Ma mère m'a abonné au journal "Pilote", en 1964 - elle croyait que c'était une revue genre "Mickey" - la pauvre! Elle ne savait pas que ça allait me transformer en un curieux forcené qui chercherait toujours à vérifier si tout ce qu'on lui racontait était vrai. C'est dans ce canard que Cabu y dessinait "Le grand Duduche." Le 7 janvier, on a fait taire Cabu et ses potes d'une rafale de fusil d'assaut dans le ventre. Je suis en colère!
Ensuite, Hara-Kiri, Charlie-Hebdo et le Canard enchaîné m'ont aidé à supporter la dureté du monde de chiens dans lequel nous vivons et qui est encore pire maintenant qu'il y a 50 ans. Gébé, Choron, Reiser, Wolinski, Cabu, Fred, Cavanna, Charb, Maris, Honoré, Siné, Pelloux, Willem, Delfeil de Ton, Luz, Tignous, Riss, Tardi, Fischetti, Caster, Coluche, Polac, Renaud et bien d'autres m'ont fait rire et réfléchir et m'ont donné le goût du doute, de la causticité et de l'insolence.
Partout, on peut voir cette antienne « Je suis Charlie. » Cette unité, la spontanéité des réactions populaires sont formidables. Les 4 millions de Français dans la rue, dimanche prouvent que nous nous sentons toutes et tous concerné(es).
Mais si le temps du chagrin et de la colère est absolument nécessaire, il ne faut pas que ce bel élan de solidarité retombe comme un soufflé dans quelques semaines.
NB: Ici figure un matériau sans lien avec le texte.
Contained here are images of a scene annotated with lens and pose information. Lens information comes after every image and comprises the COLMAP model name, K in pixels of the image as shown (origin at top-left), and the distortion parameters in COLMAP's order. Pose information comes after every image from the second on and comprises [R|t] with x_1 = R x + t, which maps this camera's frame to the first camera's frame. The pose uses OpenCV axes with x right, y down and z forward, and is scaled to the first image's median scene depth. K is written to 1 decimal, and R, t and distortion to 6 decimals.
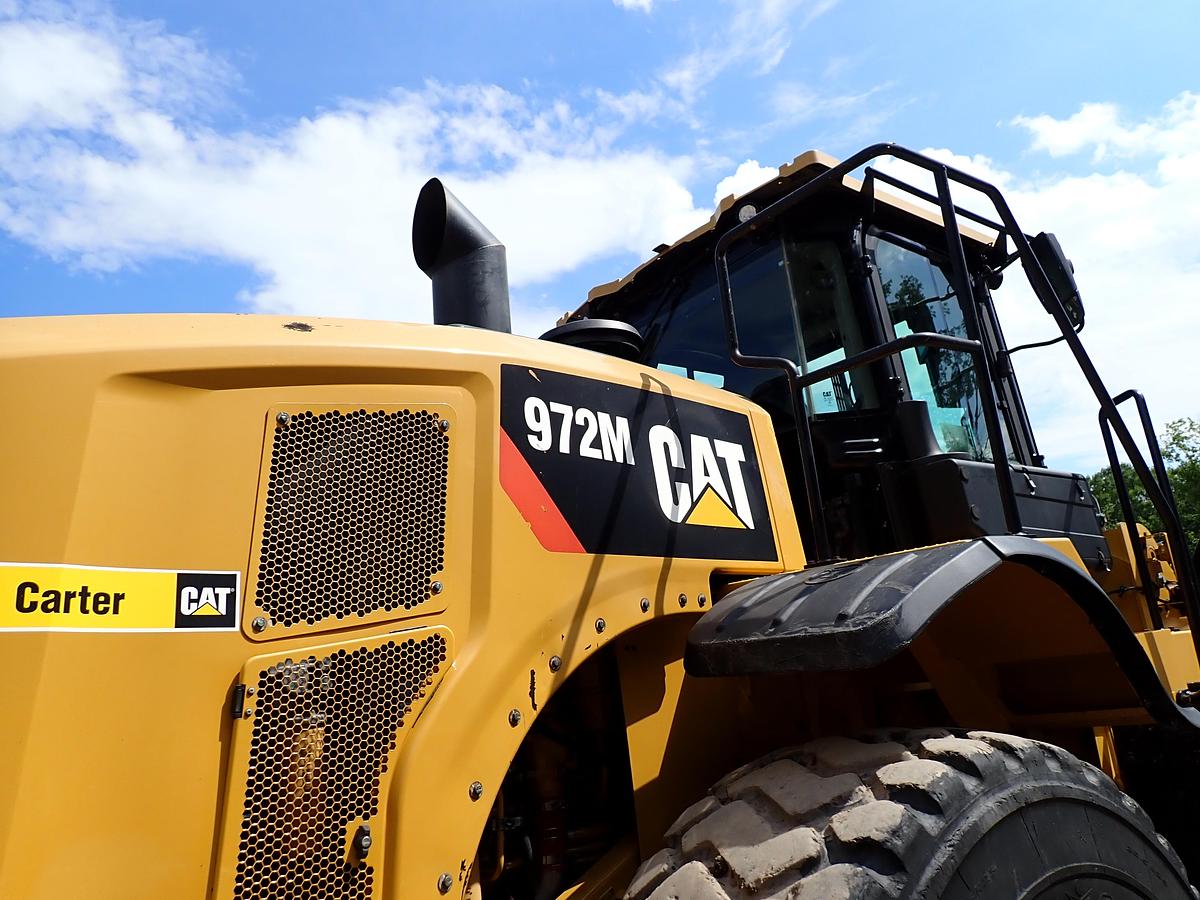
lens RADIAL K [[899.8, 0, 604.0], [0, 899.8, 447.5], [0, 0, 1]] dist [0.013673, -0.008352]
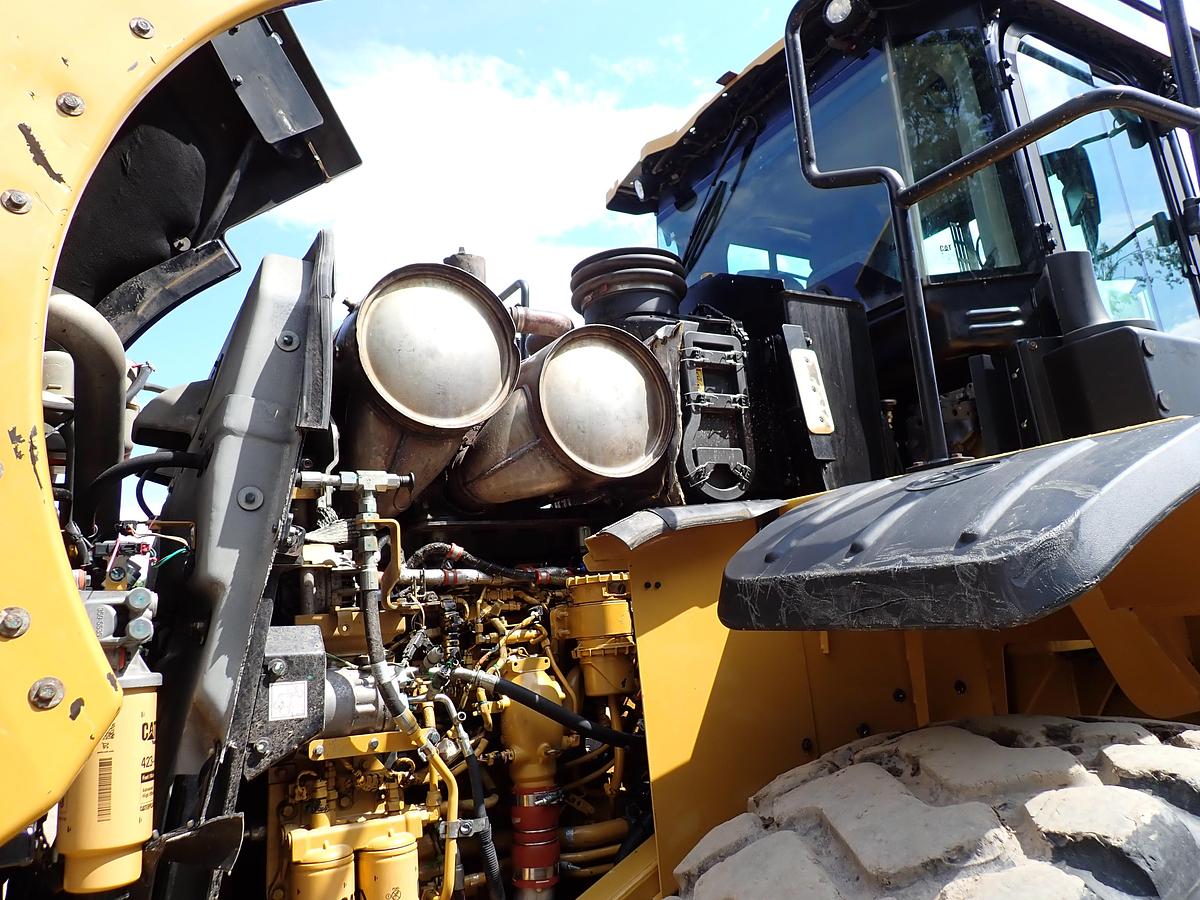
lens RADIAL K [[899.8, 0, 604.0], [0, 899.8, 447.5], [0, 0, 1]] dist [0.013673, -0.008352]
pose [[0.993345, -0.000557, -0.115179, 0.086168], [0.008394, 0.997679, 0.067566, 0.078194], [0.114874, -0.068084, 0.991044, 0.353037]]
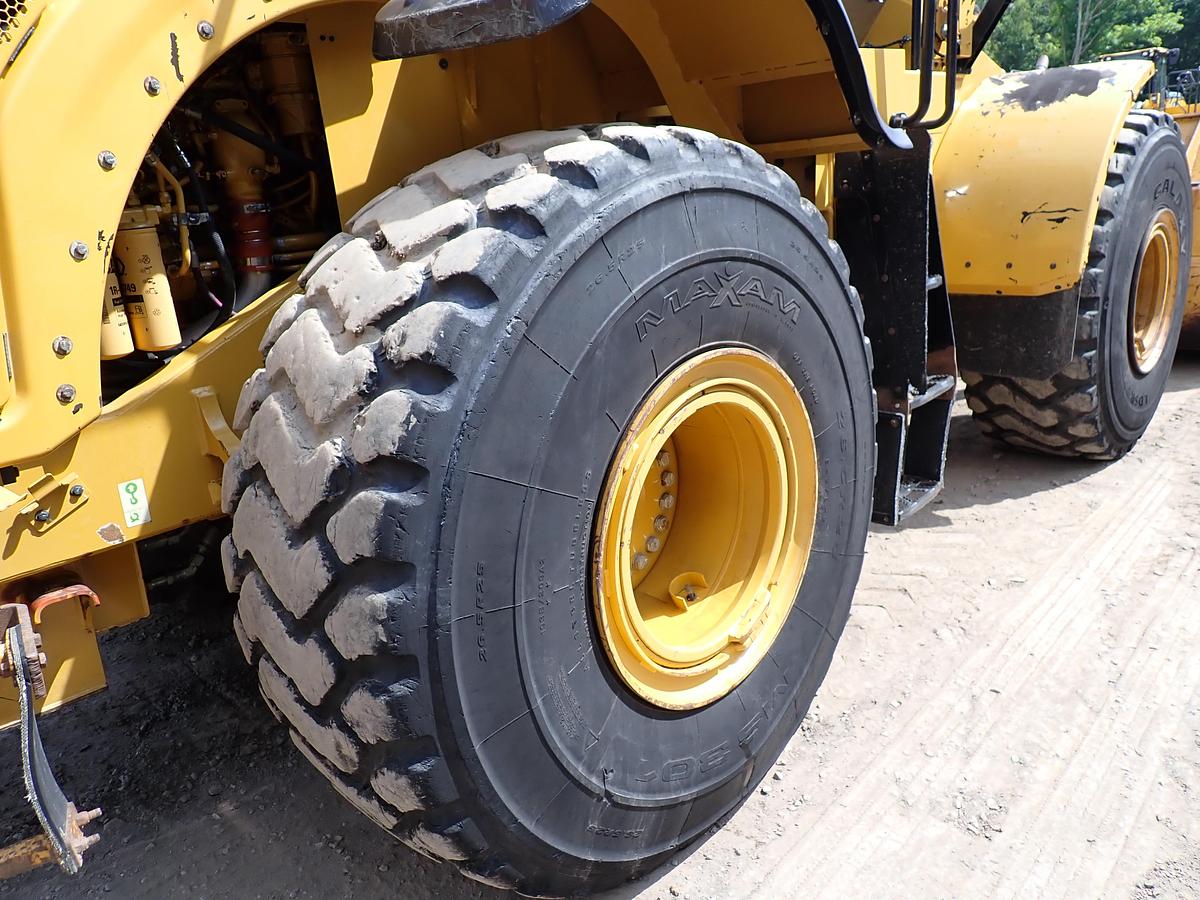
lens RADIAL K [[885.0, 0, 600.9], [0, 885.0, 447.2], [0, 0, 1]] dist [0.011632, -0.008484]
pose [[0.986552, -0.022149, 0.161942, 0.169819], [-0.065939, 0.852642, 0.518317, 0.112673], [-0.149559, -0.522025, 0.839715, 0.021488]]
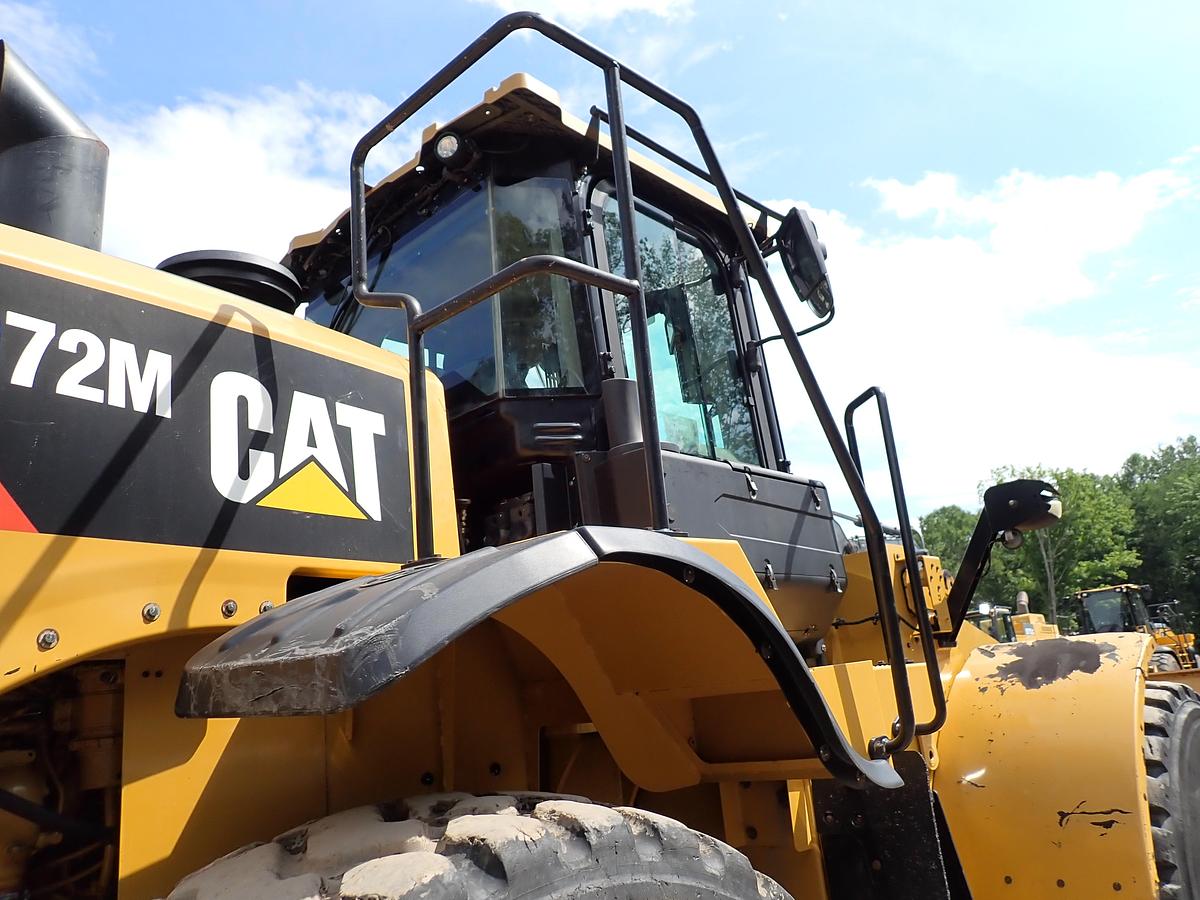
lens RADIAL K [[892.9, 0, 601.0], [0, 892.9, 450.1], [0, 0, 1]] dist [0.004622, -0.008147]
pose [[0.988135, 0.052075, 0.144492, 0.317540], [-0.048507, 0.998427, -0.028111, 0.056103], [-0.145728, 0.020769, 0.989107, 0.283502]]
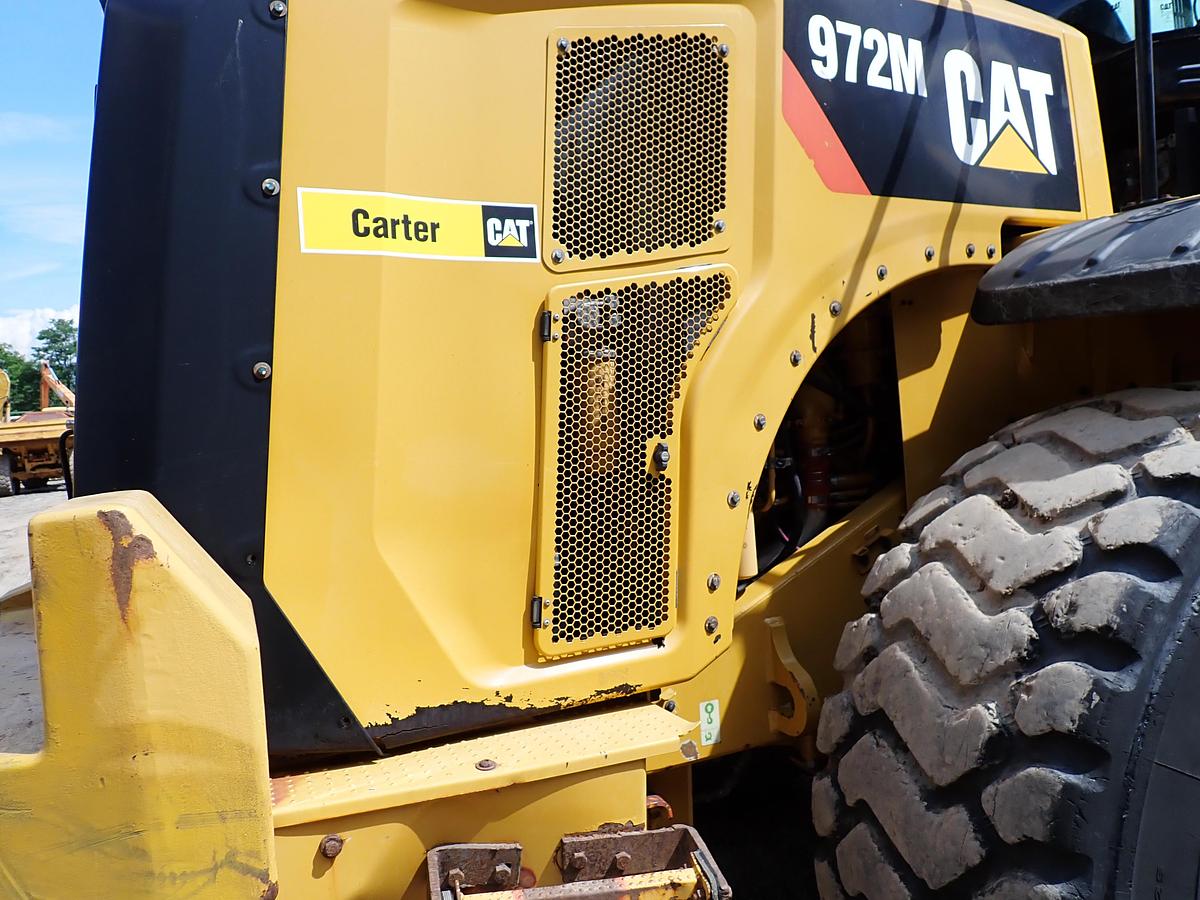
lens RADIAL K [[891.0, 0, 602.0], [0, 891.0, 448.6], [0, 0, 1]] dist [0.013954, -0.014936]
pose [[0.970288, 0.039247, -0.238750, -0.061914], [0.040264, 0.946806, 0.319277, 0.062588], [0.238581, -0.319403, 0.917094, -0.000061]]
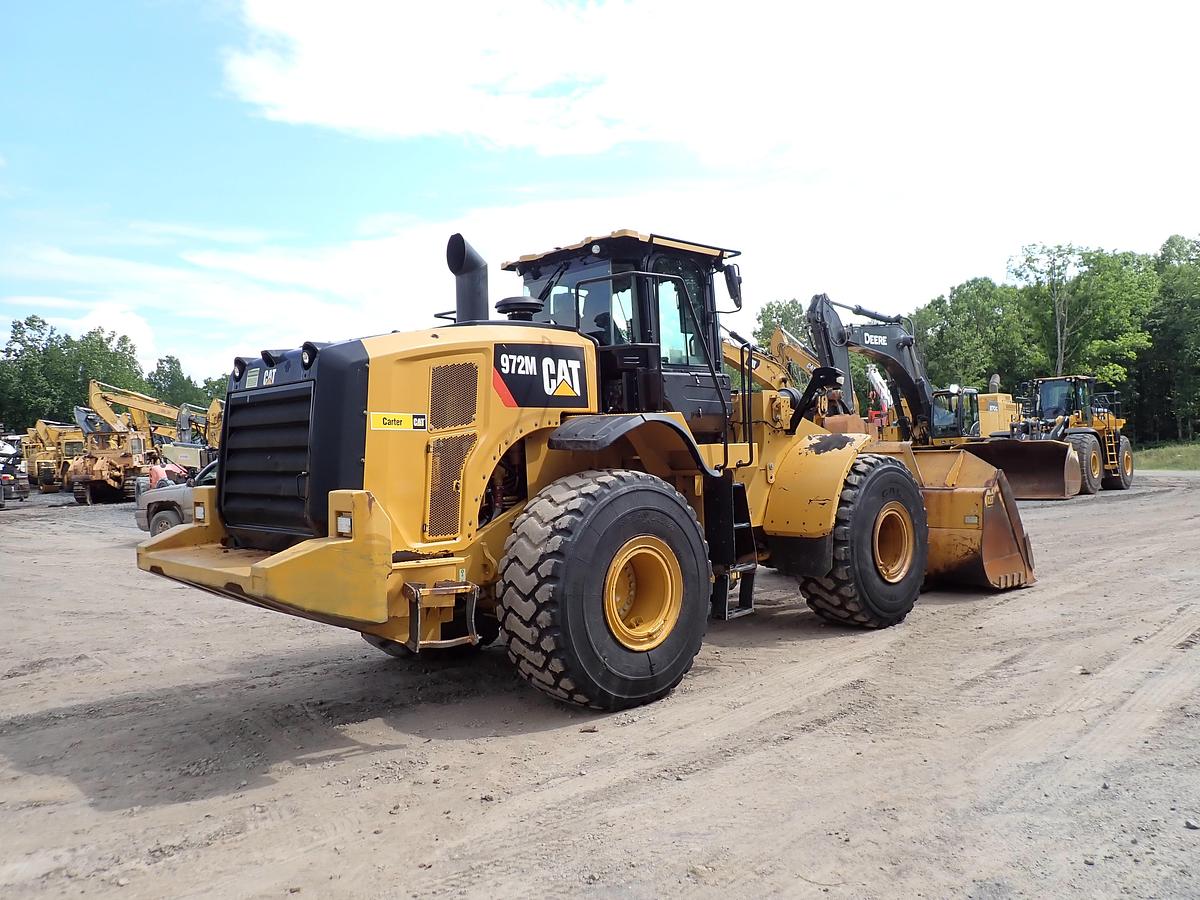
lens RADIAL K [[888.9, 0, 600.0], [0, 888.9, 444.6], [0, 0, 1]] dist [0.009366, -0.000969]
pose [[0.989838, 0.068099, 0.124836, -0.117425], [-0.097693, 0.963568, 0.248984, -0.558695], [-0.103333, -0.258650, 0.960428, -2.021342]]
L'une des manières de rester déterminés est de soutenir Charlie en s'abonnant ! L'hebdo était déjà en faillite avant la tuerie. Le soutien unanime à l'équipe du journal après le drame contraste avec le fait qu'il n'y avait que 30000 exemplaires vendus, insuffisants pour assurer sa pérennité.
Avec un comité de rédaction décapité, il est maintenant en danger de mort. D'autres journaux connaissent des difficultés récurrentes. La presse française est en train de crever. Les Français n'achètent plus de journaux papier et les abonnés aux journaux sur internet, comme Mediapart, sont en nombre très insuffisants. L'information bâclée du 20 heures, sur les grandes chaînes ou les chaînes d'information ne suffit pas. Je ne sais plus qui a dit : « Je préfère vivre dans un pays sans gouvernement mais avec une presse libre que l'inverse. » Demain, si on n'y prend garde, on pleurera la disparition des journaux comme on pleure, aujourd'hui, les 12 victimes du massacre du 7 janvier et celles du 9 janvier, bouc-émissaires de l'ignorance et d'un endoctrinement mortifère. Or, la liberté de la presse ne s'use que si l'on ne s'en sert pas.
Achetez des journaux, abonnez-vous à ceux diffusés sur le Net ! C'est la meilleure manière de répondre aux brutes assassines et surtout à ceux qui leur ont lavé le cerveau, qui nous ont privé de tous ces talents, de ceux qui travaillaient avec eux à Charlie et des policiers chargés de leur protection. Ces derniers, dans leur rôle, étaient aussi là pour défendre la liberté de la presse. Ils l'ont payé de leur vie.